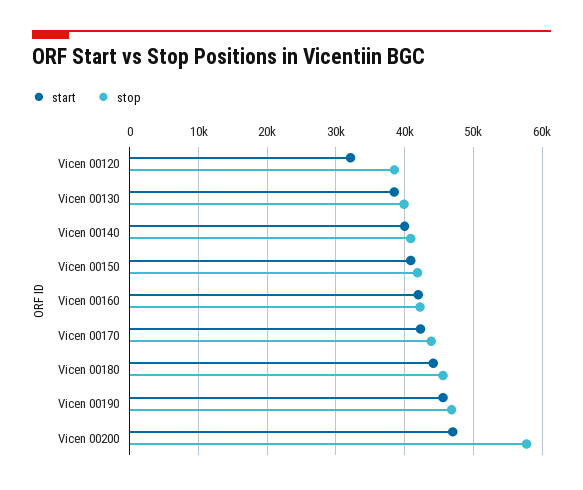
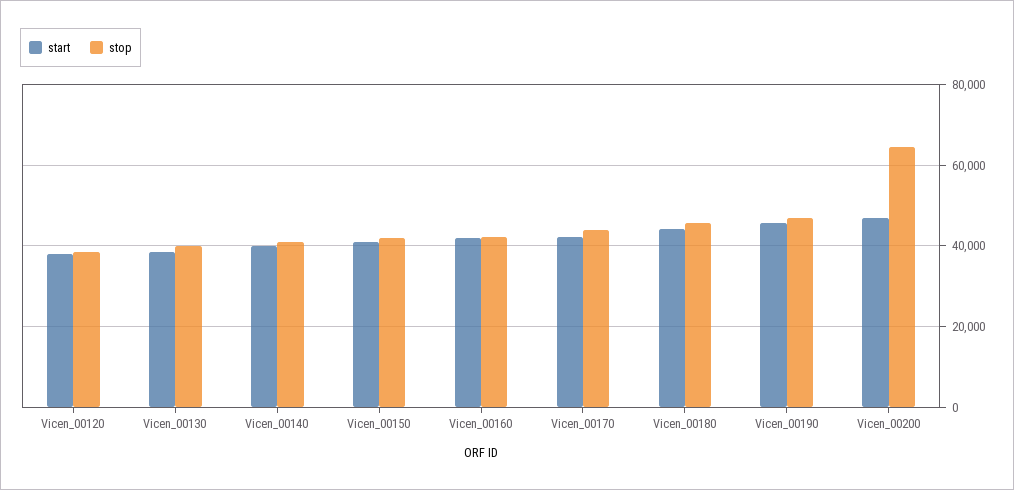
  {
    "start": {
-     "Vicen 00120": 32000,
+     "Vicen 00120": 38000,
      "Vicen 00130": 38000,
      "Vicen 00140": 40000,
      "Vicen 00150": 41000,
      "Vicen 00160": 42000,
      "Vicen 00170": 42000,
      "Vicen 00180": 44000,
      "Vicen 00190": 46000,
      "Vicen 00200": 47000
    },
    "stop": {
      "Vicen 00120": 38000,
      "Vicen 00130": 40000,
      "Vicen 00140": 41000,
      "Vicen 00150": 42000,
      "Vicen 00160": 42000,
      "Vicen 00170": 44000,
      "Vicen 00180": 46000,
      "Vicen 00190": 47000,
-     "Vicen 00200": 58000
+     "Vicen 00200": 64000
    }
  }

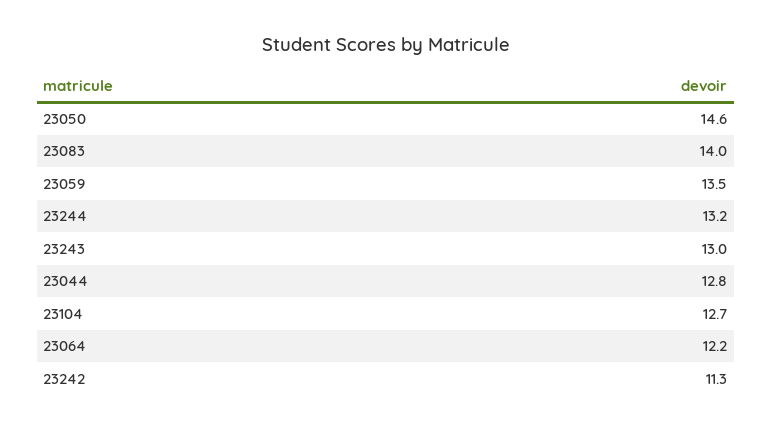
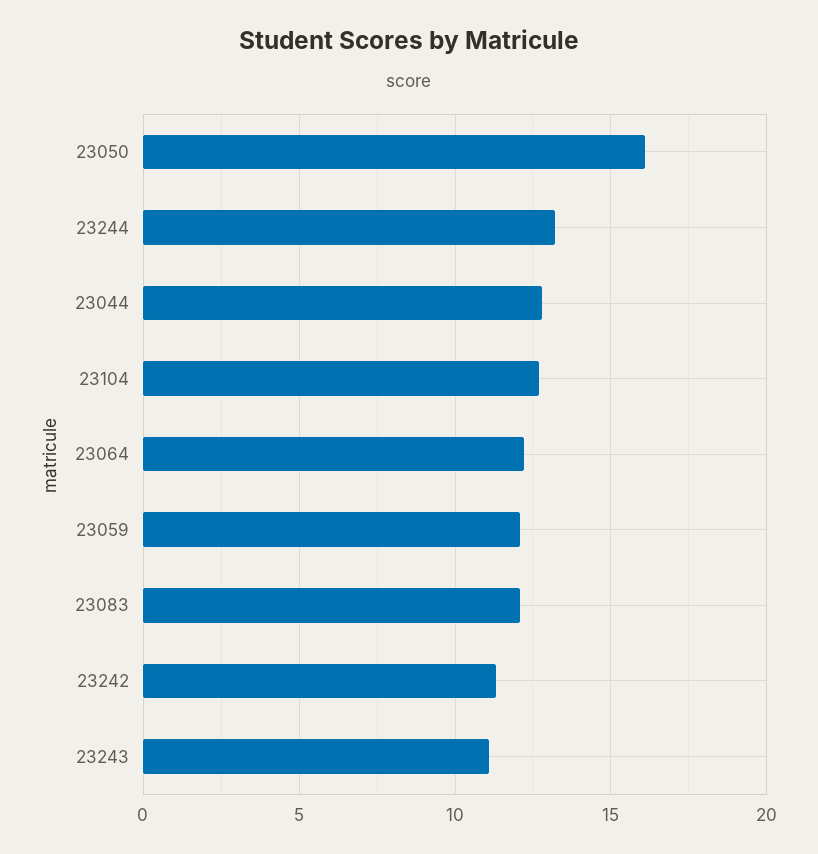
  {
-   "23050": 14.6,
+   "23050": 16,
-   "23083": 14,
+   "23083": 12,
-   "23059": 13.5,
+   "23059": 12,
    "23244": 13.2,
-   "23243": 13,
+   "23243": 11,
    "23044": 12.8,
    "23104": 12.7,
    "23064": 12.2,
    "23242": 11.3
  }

****************

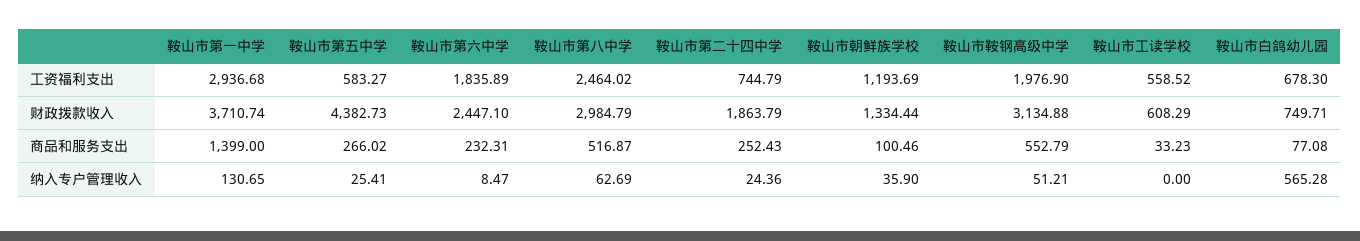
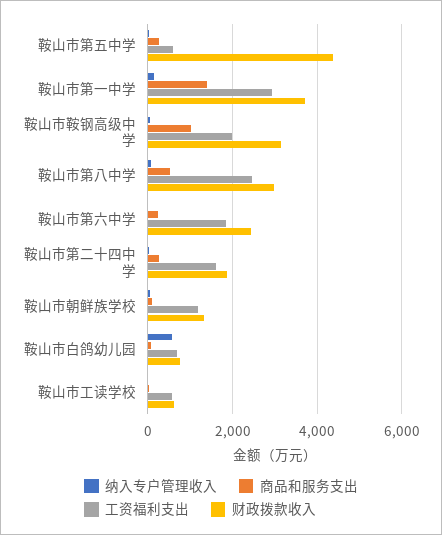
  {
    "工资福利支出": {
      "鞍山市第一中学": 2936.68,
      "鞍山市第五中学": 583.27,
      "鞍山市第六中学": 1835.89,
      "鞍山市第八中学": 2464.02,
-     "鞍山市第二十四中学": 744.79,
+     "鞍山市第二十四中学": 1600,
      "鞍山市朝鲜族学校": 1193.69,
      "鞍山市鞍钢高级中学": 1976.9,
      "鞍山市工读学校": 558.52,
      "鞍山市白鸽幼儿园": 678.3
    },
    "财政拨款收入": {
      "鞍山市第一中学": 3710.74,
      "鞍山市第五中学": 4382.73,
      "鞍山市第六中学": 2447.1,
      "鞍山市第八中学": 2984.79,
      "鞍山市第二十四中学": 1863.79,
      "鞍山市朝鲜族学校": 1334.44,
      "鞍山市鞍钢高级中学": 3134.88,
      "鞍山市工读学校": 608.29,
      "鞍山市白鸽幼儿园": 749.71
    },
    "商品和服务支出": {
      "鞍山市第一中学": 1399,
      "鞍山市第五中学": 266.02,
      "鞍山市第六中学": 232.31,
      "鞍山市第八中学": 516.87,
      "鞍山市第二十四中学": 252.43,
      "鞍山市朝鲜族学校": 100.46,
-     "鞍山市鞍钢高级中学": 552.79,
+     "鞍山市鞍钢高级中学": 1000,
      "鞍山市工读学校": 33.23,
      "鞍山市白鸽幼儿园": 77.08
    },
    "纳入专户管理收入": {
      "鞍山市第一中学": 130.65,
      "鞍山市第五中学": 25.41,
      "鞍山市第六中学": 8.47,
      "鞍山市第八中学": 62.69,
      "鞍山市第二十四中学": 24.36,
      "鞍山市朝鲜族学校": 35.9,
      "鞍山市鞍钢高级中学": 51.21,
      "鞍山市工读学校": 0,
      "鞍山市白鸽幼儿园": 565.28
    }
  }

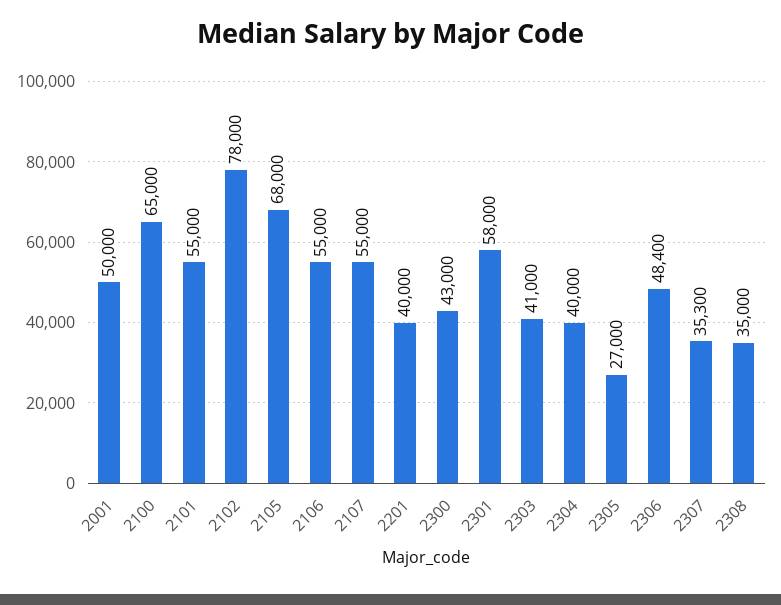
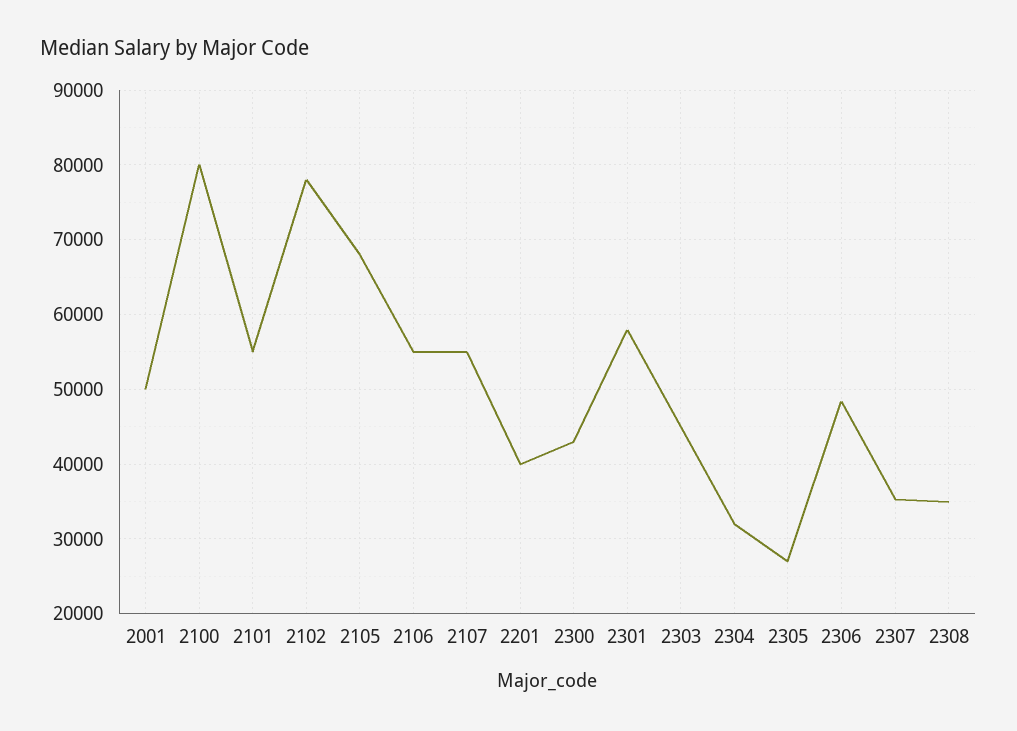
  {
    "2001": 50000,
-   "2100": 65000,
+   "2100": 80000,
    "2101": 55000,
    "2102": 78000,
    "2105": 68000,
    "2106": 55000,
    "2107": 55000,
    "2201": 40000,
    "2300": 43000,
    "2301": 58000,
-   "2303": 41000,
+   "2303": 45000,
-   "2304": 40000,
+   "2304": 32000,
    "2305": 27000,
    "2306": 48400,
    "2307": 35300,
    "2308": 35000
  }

****************

Check each line of the data above, and please copy the ones in which the string "鞍山市第六中学" occurs.

**OUTPUT FOR THIS EXERCISE:**
      "鞍山市第六中学": 1835.89,
      "鞍山市第六中学": 2447.1,
      "鞍山市第六中学": 232.31,
      "鞍山市第六中学": 8.47,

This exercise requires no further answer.